For decades enterprise IT was the queen bee around which all cutting edge technologies were developed. But just like many cities in the United States were subjected to the “doughnut effect”: the city centre becomes “hollow” as population moves from inner suburbs to the outer suburbs in search of newer, larger or more affordable houses, enterprise IT is going through a similar hollowing out effect.
Consumers & Clients drive technology choices
Today consumers external to enterprise boundaries have access to more choices, more powerful, richer technologies than enterprises. Earlier era was dominated by “processing industries”, where enterprise IT was characterized by “islands of automation” and that was ok as long as the islands supported the critical internal processes. Today with the growth of knowledge based economy, organizations cannot afford to lag behind in terms of being able to connect with stakeholders using latest technologies, where transactions, processes & relationships with all stakeholders, especially those external, need to be rich, dynamic, and adaptable, subject to constant reinvention. Ubiquitous connectivity and pervasive computing throws open unbounded opportunities for innovation across the enterprise. Consumers can now migrate from passive recipient to active co-creator of value.
Yet there is a rapidly widening technological schism between technologies within the enterprises and technologies consumers have access to. Rapid adoption rates of new technologies mobile phones, web based services, communities, blogging etc. is in sharp contrast to the way enterprise IT is stuck in legacy traps and is generally resistant to and suspicious of all new technologies even in the face of obvious end user adoption. In a competitive marketplace IT departments will have lead the way and move fast to close this gap to provide information and interact with consumers on their chosen technology platforms.
Software as Service
SaaS represent another dimension of this technology doughnut effect, where huge monolithic applications are being replaced by external web service providers. SOA & SaaS (Software as a Service) is gathering huge momentum; the buzz on the web is overwhelming. Salesforce.com has now morphed into Appexchange with all kinds of services available. http://www.salesforce.com/appexchange . MS has released Office live beta. Google is providing “customized” hosted email service. Rather than look SOA from internal Enterprise IT perspective, the disruption is applications being replaced by “outside-in” services. While conservatives would point to security, data ownership, customization challenges, I believe there are enough instances of Global 2000 going for salesforce.com. “Outside-in” services solve the legacy trap issue in single sweep. While the trends are not new or unknown, the tipping point is approaching faster than earlier thought.
While nothing new, earlier outsourcing contracts were designed as a “all or nothing” total outsourcing deals, that essential transferred employees, sold assets to the outsourcer, changing little else. Infosys was among the earliest to promote Modular Global Sourcing where executives have to work hard to “modularize” IT into strategic and logical components that can then be distributed geo-locationally, to perform them where it creates the maximum value. Since then subsequent large outsourcing deals have confirmed this trend where companies have started thinking very strategically about how exactly outsourcing can/should add value.

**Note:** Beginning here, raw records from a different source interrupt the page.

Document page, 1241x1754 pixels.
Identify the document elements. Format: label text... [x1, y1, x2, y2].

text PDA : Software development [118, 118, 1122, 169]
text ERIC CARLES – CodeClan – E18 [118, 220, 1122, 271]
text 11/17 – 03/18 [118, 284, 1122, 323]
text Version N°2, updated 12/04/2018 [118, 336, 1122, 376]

Innovation and continous innovation is critial and this can only be supported by a market ecosystem i.e. Innovation Networks — that matches an enterprise demand for innovation with worldwide supply. "Innovation Networks will let firms fluidly weave internally and externally available invention and innovation services to optimize the profitability of their products, services, and business models. Innovation Networks will deconstruct vertically integrated invention-to-innovation cycles in software, finance, and CPG industries" (Forrester.com). Enterprise will have to facilitate complex webs of relationships among firms, universities, and other organizations for generating and sharing knowledge relevant to innovation.
While intimidating I believe these trends offer a unique unboundless opportunities to “Enterprise IT” leaders to go beyond “business-IT alignment-subservience" to leading businesses to horizons they could never see.